[Opening MATERIAL FOR THE TASK section]

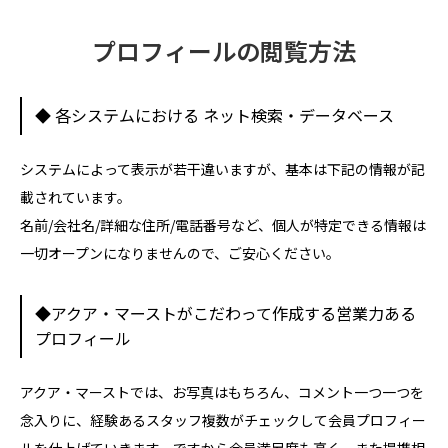
プロフィールの閲覧方法
◆ 各システムにおける ネット検索・データベース
システムによって表示が若干違いますが、基本は下記の情報が記
載されています。
名前/会社名/詳細な住所/電話番号など、個人が特定できる情報は
一切オープンになりませんので、ご安心ください。
◆アクア・マーストがこだわって作成する営業力ある
プロフィール
アクア・マーストでは、お写真はもちろん、コメント一つ一つを
念入りに、経験あるスタッフ複数がチェックして会員プロフィー
ルを仕上げていきます。ですから会員満足度も高く、また提携相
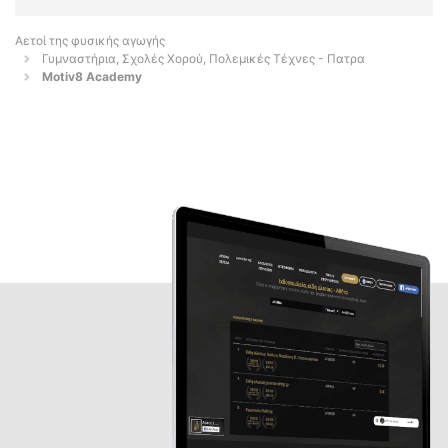
Αετοί της φυσικής αγωγής
Γυμναστήρια, Σχολές Χορού, Πολεμικές Τέχνες - Πατρα
Motiv8 Academy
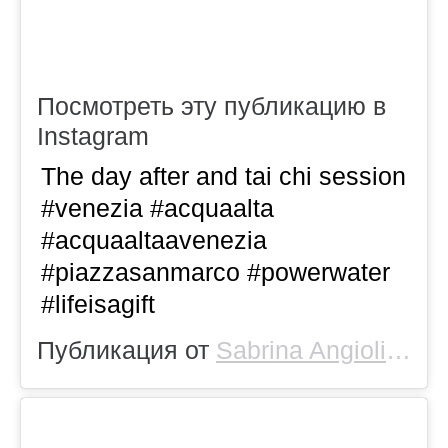
Посмотреть эту публикацию в
Instagram
The day after and tai chi session
#venezia #acquaalta
#acquaaltaavenezia
#piazzasanmarco #powerwater
#lifeisagift
Публикация от
Sabrina Angiolilli
(@s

[Closing MATERIAL FOR THE TASK section]

_WORK INSTRUCTIONS_
Copy each entry exactly as written, and drop the pictures from the copy.

_PROBLEM SOLUTION_
プロフィールの閲覧方法
◆ 各システムにおける ネット検索・データベース
システムによって表示が若干違いますが、基本は下記の情報が記
載されています。
名前/会社名/詳細な住所/電話番号など、個人が特定できる情報は
一切オープンになりませんので、ご安心ください。
◆アクア・マーストがこだわって作成する営業力ある
プロフィール
アクア・マーストでは、お写真はもちろん、コメント一つ一つを
念入りに、経験あるスタッフ複数がチェックして会員プロフィー
ルを仕上げていきます。ですから会員満足度も高く、また提携相
Αετοί της φυσικής αγωγής
Γυμναστήρια, Σχολές Χορού, Πολεμικές Τέχνες - Πατρα
Motiv8 Academy
Посмотреть эту публикацию в
Instagram
The day after and tai chi session
#venezia #acquaalta
#acquaaltaavenezia
#piazzasanmarco #powerwater
#lifeisagift
Публикация от
Sabrina Angiolilli
(@s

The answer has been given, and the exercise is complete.